## Parts of the exercise:
1. Using the passage on Zintl compounds, answer these questions:
(a) What is the ripple effect created by the collective vibrations of atoms called?
(b) Which instrument did the team use to measure the phonon vibrations, and at which facility?
(c) Who is the paper's first author?
2. Rewrite the part of the passage on Zintl compounds that opens with the words containing "The atoms in a" and closes with "inside a material.", putting "violin string" wherever "guitar string" appears.
3. Extend the passage on Zintl compounds, starting right after its final sentence.

## Given passage:
- - - -
The magnesium materials the team studied belong to a larger class of metal compounds called Zintls. The atomic structure, or arrangement of atoms, in Zintl compounds is such that it’s relatively easy to experiment with and substitute different elements in the material—for example, replacing a heavy element with a light element to achieve optimal performance and functionality.
“In chemical studies, exploring possibilities for new materials often involves substituting one element for another just to see what happens. Usually, we replace them with chemically similar elements in the periodic table, and one of the big advantages to using Zintls is that we can experiment with a lot of different elements and different combinations,” said the paper’s first author Jingxuan Ding, a graduate student researcher in Delaire’s group at Duke. “No one expected magnesium to be the better compound, but when our collaborators at Michigan State substituted it into the materials’ ingredients, we were surprised to find that was in fact the case, so the next step was to find out why.”
The atoms in a material are not static, or motionless; they vibrate with amplitudes that increase with higher temperatures. The collective vibrations create a ripple effect, called a phonon, that looks like sets of waves on the surface of a pond. Those waves are what transport heat through a material, which is why measuring phonon vibrations is important for determining a material’s thermal conductivity.
Neutrons are uniquely suited for studying quantum phenomena such as phonons because neutrons have no charge and can interact with nuclei. Delaire likened neutron interactions to plucking a guitar string in that they can transfer energy to the atoms to excite the vibrations and elicit hidden information about the atoms inside a material.
The team used the Wide Angular-Range Chopper Spectrometer, or ARCS, at ORNL’s Spallation Neutron Source (SNS) to measure the phonon vibrations. The data they acquired enabled them to trace the materials’ favorable low thermal conductivity to a special magnesium bond that disrupts the travel of phonon waves through the material by causing them to interfere with each other.
- - - -
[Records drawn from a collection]
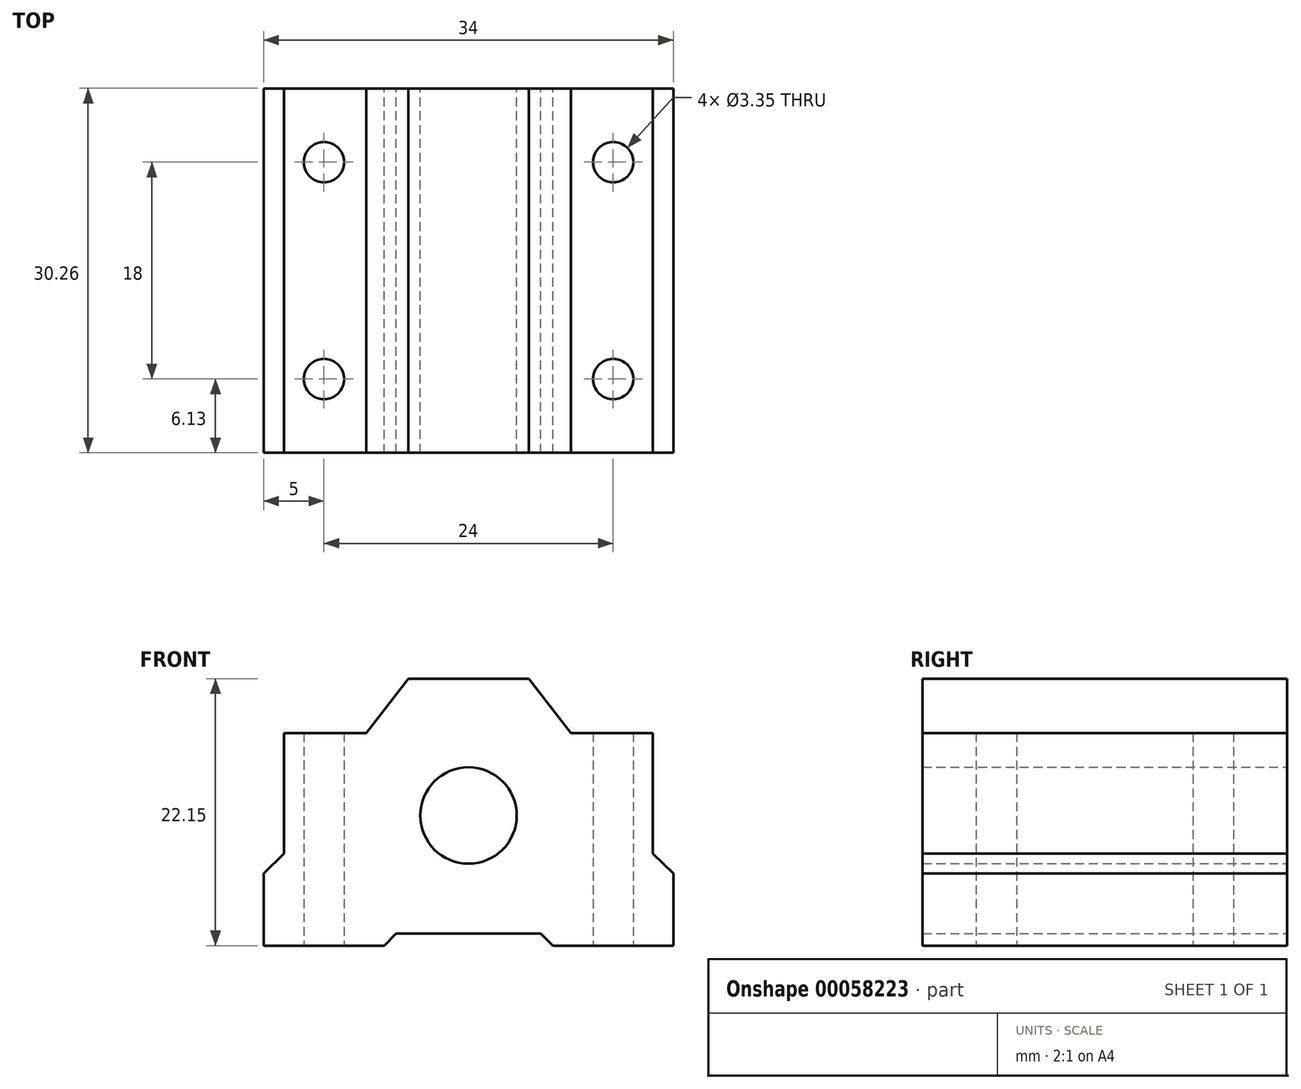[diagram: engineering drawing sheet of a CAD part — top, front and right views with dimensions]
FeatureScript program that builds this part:
annotation { "Feature Type Name" : "Feature", "Feature Type Description" : "" }
export const myFeature = defineFeature(function(context is Context, id is Id, definition is map)
    precondition{}
    {
        {
            var Q0;
            Q0=qCreatedBy(makeId("Front.planeOp"),FACE);
            var sketch = newSketch(context, id + "F0", { "sketchPlane" : qUnion([Q0])});
            skCircle(sketch, "E0", {"center": v(0, 0) * mm, "radius": 4 * mm});
            skLineSegment(sketch, "E1", {"start": v(0, 0) * mm, "end": v(0, 28.54) * mm, "construction": true});
            skLineSegment(sketch, "E2", {"start": v(-5, 11.35) * mm, "end": v(-8.5, 6.85) * mm});
            skLineSegment(sketch, "E3", {"start": v(-8.5, 6.85) * mm, "end": v(-15.3, 6.85) * mm});
            skLineSegment(sketch, "E4", {"start": v(-15.3, 6.85) * mm, "end": v(-15.3, -3.15) * mm});
            skLineSegment(sketch, "E5", {"start": v(-15.3, -3.15) * mm, "end": v(-17, -4.8) * mm});
            skLineSegment(sketch, "E6", {"start": v(-17, -4.8) * mm, "end": v(-17, -10.8) * mm});
            skLineSegment(sketch, "E7", {"start": v(-17, -10.8) * mm, "end": v(-7, -10.8) * mm});
            skLineSegment(sketch, "E8", {"start": v(-7, -10.8) * mm, "end": v(-6, -9.8) * mm});
            skLineSegment(sketch, "E9.MirrorCS", {"start": v(7, -10.8) * mm, "end": v(6, -9.8) * mm});
            skLineSegment(sketch, "E10.MirrorCS", {"start": v(17, -10.8) * mm, "end": v(7, -10.8) * mm});
            skLineSegment(sketch, "E11.MirrorCS", {"start": v(17, -4.8) * mm, "end": v(17, -10.8) * mm});
            skLineSegment(sketch, "E12.MirrorCS", {"start": v(15.3, -3.15) * mm, "end": v(17, -4.8) * mm});
            skLineSegment(sketch, "E13.MirrorCS", {"start": v(15.3, 6.85) * mm, "end": v(15.3, -3.15) * mm});
            skLineSegment(sketch, "E14.MirrorCS", {"start": v(8.5, 6.85) * mm, "end": v(15.3, 6.85) * mm});
            skLineSegment(sketch, "E15.MirrorCS", {"start": v(5, 11.35) * mm, "end": v(8.5, 6.85) * mm});
            skLineSegment(sketch, "E16", {"start": v(-5, 11.35) * mm, "end": v(5, 11.35) * mm});
            skLineSegment(sketch, "E17", {"start": v(-6, -9.8) * mm, "end": v(6, -9.8) * mm});
            skSolve(sketch);
        }
        {
            var Q0;
            Q0 = qSketchRegion(id + "F0", true);
            extrude(context, id + "F1", {"entities" : qUnion([Q0]), "depth" : 30.25 * mm, "symmetric" : true});
        }
        {
            var Q0;
            Q0=makeQuery(id+"F1.opExtrude","SWEPT_FACE",FACE,{"disambiguationData":[OSD([sQuery(id+"F0.wireOp",EDGE,"E7")])]});
            var sketch = newSketch(context, id + "F2", { "sketchPlane" : qUnion([Q0])});
            skLineSegment(sketch, "E18", {"start": v(0, 0) * mm, "end": v(0, 27.72) * mm, "construction": true});
            skCircle(sketch, "E19", {"center": v(-12, 9) * mm, "radius": 1.67 * mm});
            skLineSegment(sketch, "E20", {"start": v(0, 0) * mm, "end": v(-30.82, 0) * mm, "construction": true});
            skCircle(sketch, "E21.MirrorC", {"center": v(12, 9) * mm, "radius": 1.67 * mm});
            skCircle(sketch, "E22.MirrorC", {"center": v(-12, -9) * mm, "radius": 1.67 * mm});
            skCircle(sketch, "E23.MirrorC", {"center": v(12, -9) * mm, "radius": 1.67 * mm});
            skSolve(sketch);
        }
        {
            var Q0;
            Q0 = qSketchRegion(id + "F2", true);
            extrude(context, id + "F3", {"entities" : qUnion([Q0]), "operationType" : NewBodyOperationType.REMOVE, "endBound" : BoundingType.THROUGH_ALL, "oppositeDirection" : true, "depth" : 25 * mm});
        }
    });
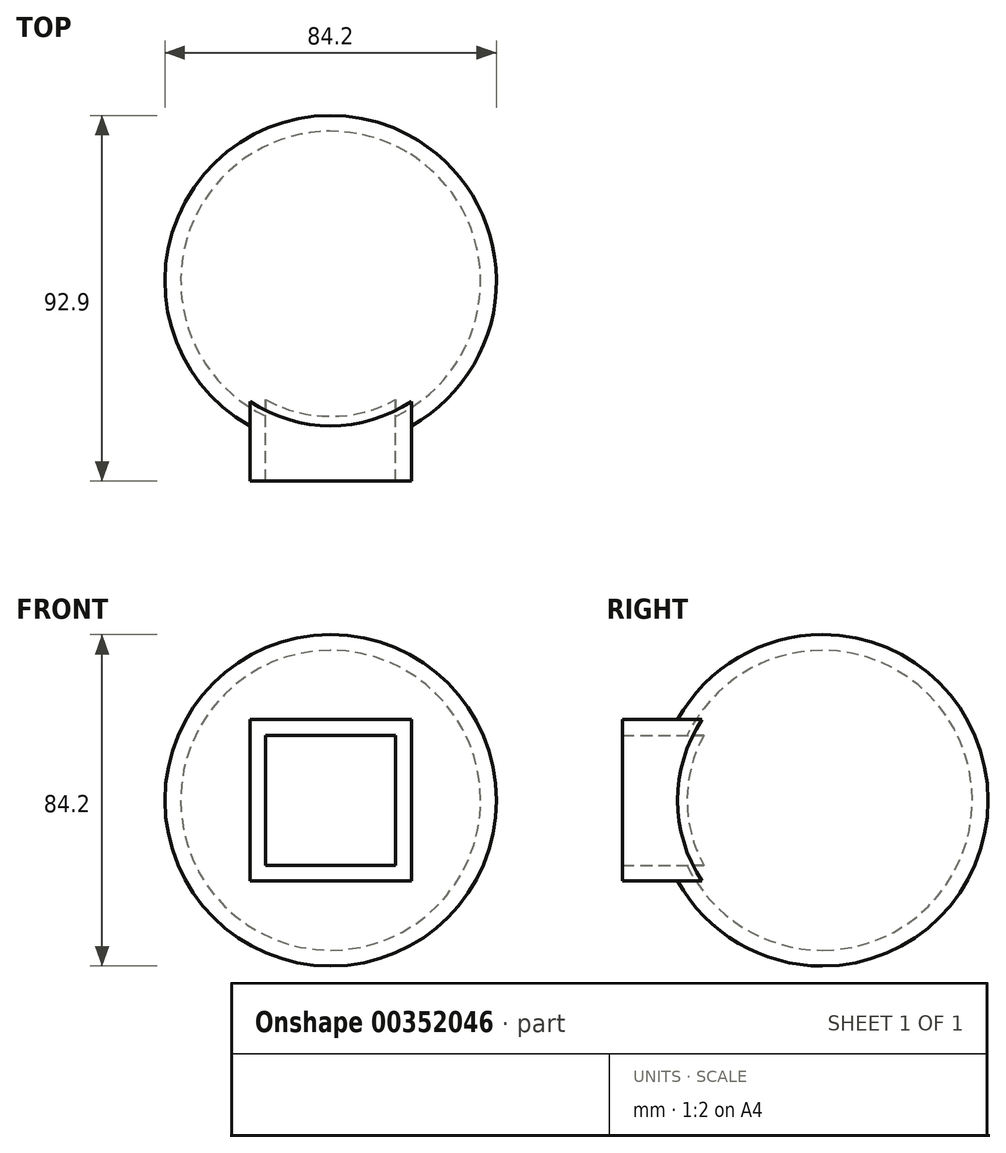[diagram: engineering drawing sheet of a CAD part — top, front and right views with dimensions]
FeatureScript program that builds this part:
annotation { "Feature Type Name" : "Feature", "Feature Type Description" : "" }
export const myFeature = defineFeature(function(context is Context, id is Id, definition is map)
    precondition{}
    {
        {
            var Q0;
            Q0=qCreatedBy(makeId("Front.planeOp"),FACE);
            var sketch = newSketch(context, id + "F0", { "sketchPlane" : qUnion([Q0])});
            skCircle(sketch, "E0", {"center": v(0, 0) * mm, "radius": 38.1 * mm});
            skLineSegment(sketch, "E1", {"start": v(0, 38.1) * mm, "end": v(0, -38.1) * mm});
            skSolve(sketch);
        }
        {
            var Q0;
            {var subQ0=sQuery(id+"F0.wireOp",EDGE,"E1");Q0=makeQuery(id+"F0.imprint","IMPRINT",FACE,{"disambiguationData":[TD([[makeQuery(id+"F0.imprint","IMPRINT",EDGE,{"derivedFrom":subQ0}),1.0]])]});}
            var Q1;
            Q1=sQuery(id+"F0.wireOp",EDGE,"E1");
            revolve(context, id + "F1", {"entities" : qUnion([Q0]), "axis" : qUnion([Q1]), "revolveType" : RevolveType.FULL});
        }
        {
            var Q0;
            Q0=qCreatedBy(makeId("Front.planeOp"),FACE);
            cPlane(context, id + "F2", {"entities" : qUnion([Q0]), "cplaneType" : CPlaneType.OFFSET, "offset" : 25.4 * mm, "width" : 152.4 * mm, "height" : 152.4 * mm});
        }
        {
            var Q0;
            Q0=qCreatedBy(id+"F2.planeOp",FACE);
            var sketch = newSketch(context, id + "F3", { "sketchPlane" : qUnion([Q0])});
            skLineSegment(sketch, "E2.bottom", {"start": v(16.51, 16.51) * mm, "end": v(-16.51, 16.51) * mm});
            skLineSegment(sketch, "E2.top", {"start": v(16.51, -16.51) * mm, "end": v(-16.51, -16.51) * mm});
            skLineSegment(sketch, "E2.left", {"start": v(16.51, 16.51) * mm, "end": v(16.51, -16.51) * mm});
            skLineSegment(sketch, "E2.right", {"start": v(-16.51, 16.51) * mm, "end": v(-16.51, -16.51) * mm});
            skPoint(sketch, "E2.middle", {"position": v(0, 0) * mm});
            skSolve(sketch);
        }
        {
            var Q0;
            Q0 = qSketchRegion(id + "F3", true);
            extrude(context, id + "F4", {"entities" : qUnion([Q0]), "operationType" : NewBodyOperationType.ADD, "depth" : 25.4 * mm});
        }
        {
            var Q0;
            Q0=makeQuery(id+"F4.opExtrude","CAP_FACE",FACE,{"disambiguationData":[OSD([sQuery(id+"F3.wireOp",EDGE,"E2.bottom"),sQuery(id+"F3.wireOp",EDGE,"E2.top"),sQuery(id+"F3.wireOp",EDGE,"E2.left"),sQuery(id+"F3.wireOp",EDGE,"E2.right")])],"isStart":false});
            shell(context, id + "F5", {"entities" : qUnion([Q0]), "thickness" : 4 * mm, "oppositeDirection" : true});
        }
    });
- - - -
## Results of the tasks:
1.
(a) A phonon.
(b) The Wide Angular-Range Chopper Spectrometer (ARCS), at ORNL's Spallation Neutron Source (SNS).
(c) Jingxuan Ding, a graduate student researcher in Delaire's group at Duke.

2.
The atoms in a material are not static, or motionless; they vibrate with amplitudes that increase with higher temperatures. The collective vibrations create a ripple effect, called a phonon, that looks like sets of waves on the surface of a pond. Those waves are what transport heat through a material, which is why measuring phonon vibrations is important for determining a material’s thermal conductivity.
Neutrons are uniquely suited for studying quantum phenomena such as phonons because neutrons have no charge and can interact with nuclei. Delaire likened neutron interactions to plucking a violin string in that they can transfer energy to the atoms to excite the vibrations and elicit hidden information about the atoms inside a material.

3.
“Neutrons are one of the best ways to measure atomic vibrations like the ones we’re studying in these materials,” said Ding. “ARCS can detect a wide range of frequencies and wavelengths that helps us measure the phonon waves found in the material, which is exactly what we need to better understand how these low thermal conductivity materials operate.”
The neutron scattering measurements provided the research team with a broad survey of the internal dynamics of the magnesium Zintl materials that helped guide and refine computer simulations and subsequent x-ray experiments led by Ding. These were used to build a complete understanding of the origins of the materials’ thermal conductivity.
Complementary x-ray experiments employing inelastic x-ray scattering (IXS) were carried out by the team members and colleagues from Argonne National Laboratory using the high-resolution IXS beamline HERIX at the X-ray Science Division Inelastic X-ray and Nuclear Resonant Scattering Group’s 30-ID beamline at the Advanced Photon Source, an Office of Science user facility at Argonne. They zoomed in on specific phonon modes in crystal samples too small for neutron measurements. Both the neutron and x-ray measurements agreed with the supercomputer simulations performed at NERSC.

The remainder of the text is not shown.